Berry connection in a solid

Question

I am having troubles to understand an equation-sign for the Berry connection in a solid.

The general formula reads

\begin{equation} \vec{A}(\vec{R}) = \mathrm{i} \langle \Psi(\vec{R}) \, | \nabla_{\vec{R}} \, | \, \Psi(\vec{R}) \rangle \text{.} \end{equation}

Now assuming that \begin{equation} H_0 \psi_{\vec{k}}^n (\vec{r}) = E_n(\vec{k}) \psi_{\vec{k}}^n (\vec{r}) \text{,} \end{equation}

where $u_{\vec{k}}^n$ denotes the function coming from the Bloch-wavefunctions $\psi_{\vec{k}}^n (\vec{r}) = \mathrm{e}^{\mathrm{i} \vec{k} \cdot \vec{r}} u_{\vec{k}}^n(\vec{r})$, it seems (for $\vec{R} \equiv \vec{k}$) to be too obvious to explain why ...
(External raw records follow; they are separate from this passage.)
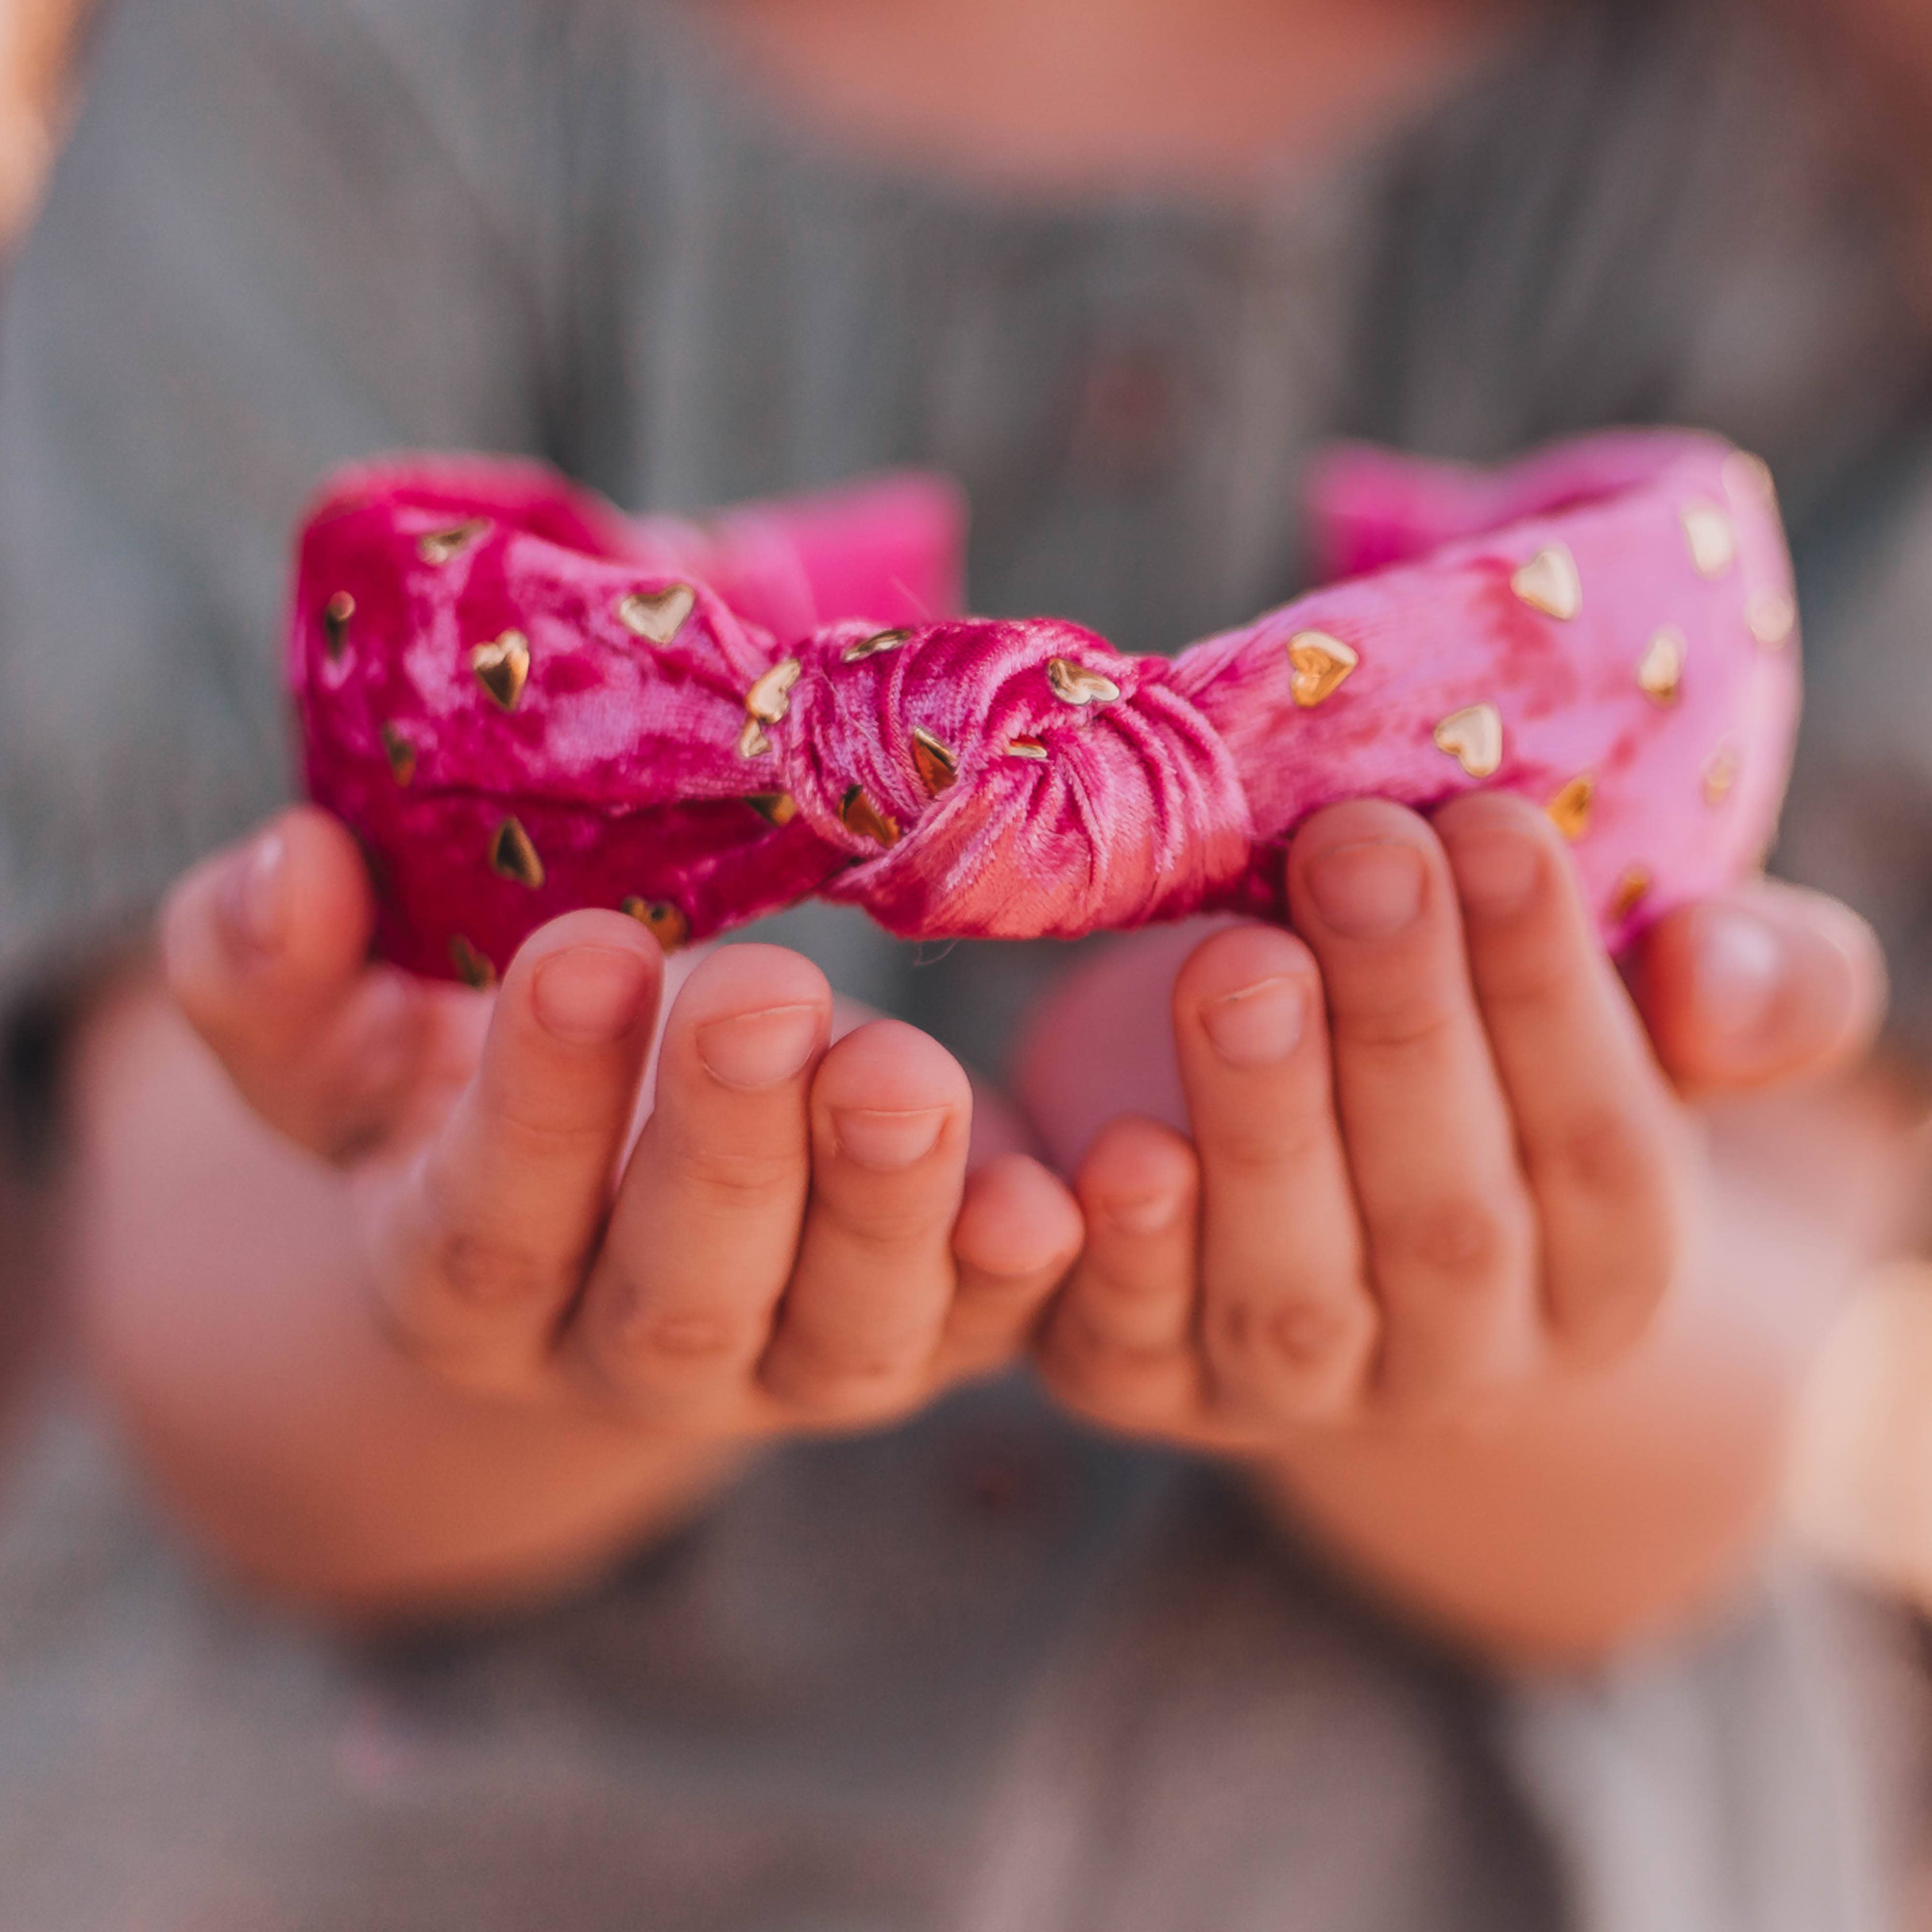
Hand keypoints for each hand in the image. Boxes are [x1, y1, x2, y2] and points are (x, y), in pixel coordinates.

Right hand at [162, 807, 1080, 1441]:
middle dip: (721, 1148)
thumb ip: (276, 970)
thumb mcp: (349, 1024)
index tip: (576, 957)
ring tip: (904, 1077)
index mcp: (467, 1283)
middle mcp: (631, 1351)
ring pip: (841, 1330)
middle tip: (763, 998)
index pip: (484, 1229)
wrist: (616, 1154)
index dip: (528, 1111)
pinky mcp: (928, 1330)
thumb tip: (284, 868)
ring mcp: (793, 1359)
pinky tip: (1051, 1194)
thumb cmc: (472, 1065)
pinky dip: (1014, 1273)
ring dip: (882, 1206)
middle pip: (675, 1290)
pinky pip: (980, 1332)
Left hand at [1021, 794, 1883, 1446]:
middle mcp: (1459, 1354)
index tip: (1494, 824)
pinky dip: (1121, 1258)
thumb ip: (1748, 988)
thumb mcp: (1632, 1008)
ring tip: (1235, 962)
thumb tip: (1715, 968)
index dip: (1549, 990)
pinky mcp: (1142, 1378)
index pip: (1600, 1149)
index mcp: (1603, 1271)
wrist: (1310, 1146)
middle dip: (1403, 1026)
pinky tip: (1108, 1153)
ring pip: (1291, 1293)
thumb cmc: (1490, 1046)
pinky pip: (1130, 1343)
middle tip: (1356, 851)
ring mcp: (1295, 1386)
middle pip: (1446, 1219)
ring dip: (1265, 1124)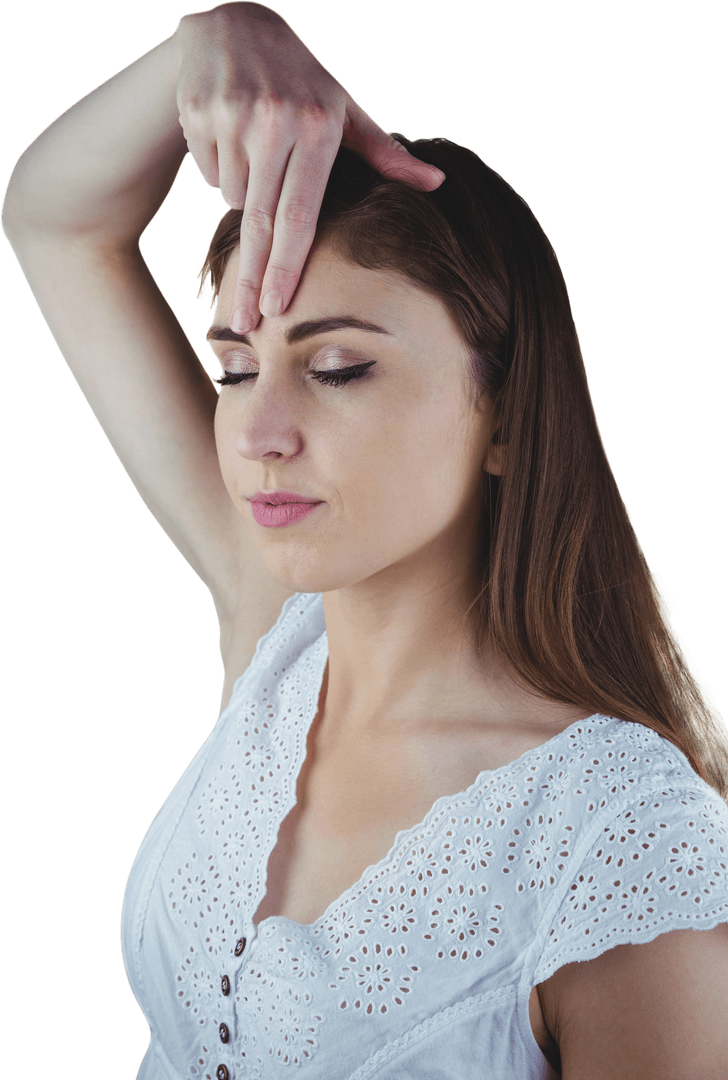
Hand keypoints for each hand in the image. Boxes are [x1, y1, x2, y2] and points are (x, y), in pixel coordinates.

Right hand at [174, 2, 444, 332]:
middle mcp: (274, 123)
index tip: (279, 308)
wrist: (233, 23)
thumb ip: (384, 154)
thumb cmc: (301, 80)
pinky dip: (218, 168)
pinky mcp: (198, 113)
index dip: (288, 267)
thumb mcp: (345, 109)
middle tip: (242, 323)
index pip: (300, 215)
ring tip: (256, 154)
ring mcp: (232, 117)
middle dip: (250, 279)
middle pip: (260, 223)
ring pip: (234, 197)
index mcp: (316, 128)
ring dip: (243, 194)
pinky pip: (209, 173)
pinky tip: (229, 135)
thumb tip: (436, 184)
\begin{equation} \vec{A^n}(\vec{k}) = \mathrm{i} \cdot \left( \mathrm{i} \cdot \langle u_{\vec{k}}^n \, | \vec{r} \, | \, u_{\vec{k}}^n \rangle + \langle u_{\vec{k}}^n \, | \nabla_{\vec{k}} \, | \, u_{\vec{k}}^n \rangle \right) = \mathrm{i} \cdot \langle u_{\vec{k}}^n \, | \nabla_{\vec{k}} \, | \, u_{\vec{k}}^n \rangle \end{equation}

... the first term vanishes.

I would be grateful if someone could help me out.

Answer 1

$\mathbf{k}$ is not a parameter of the Hamiltonian $H_0$ for the eigensystem of your second equation. For the general definition of Berry connection, the Hamiltonian $H(\mathbf{R})$ depends on the parameter $\mathbf{R}$. So for Bloch states, one should use $u_{n\mathbf{k}}$ for the eigensystem $H_{\mathbf{k}}u_{n\mathbf{k}}=E_{n\mathbf{k}}u_{n\mathbf{k}}$, where $H_{\mathbf{k}} = e^{-i \mathbf{k \cdot r}}He^{i \mathbf{k \cdot r}}$.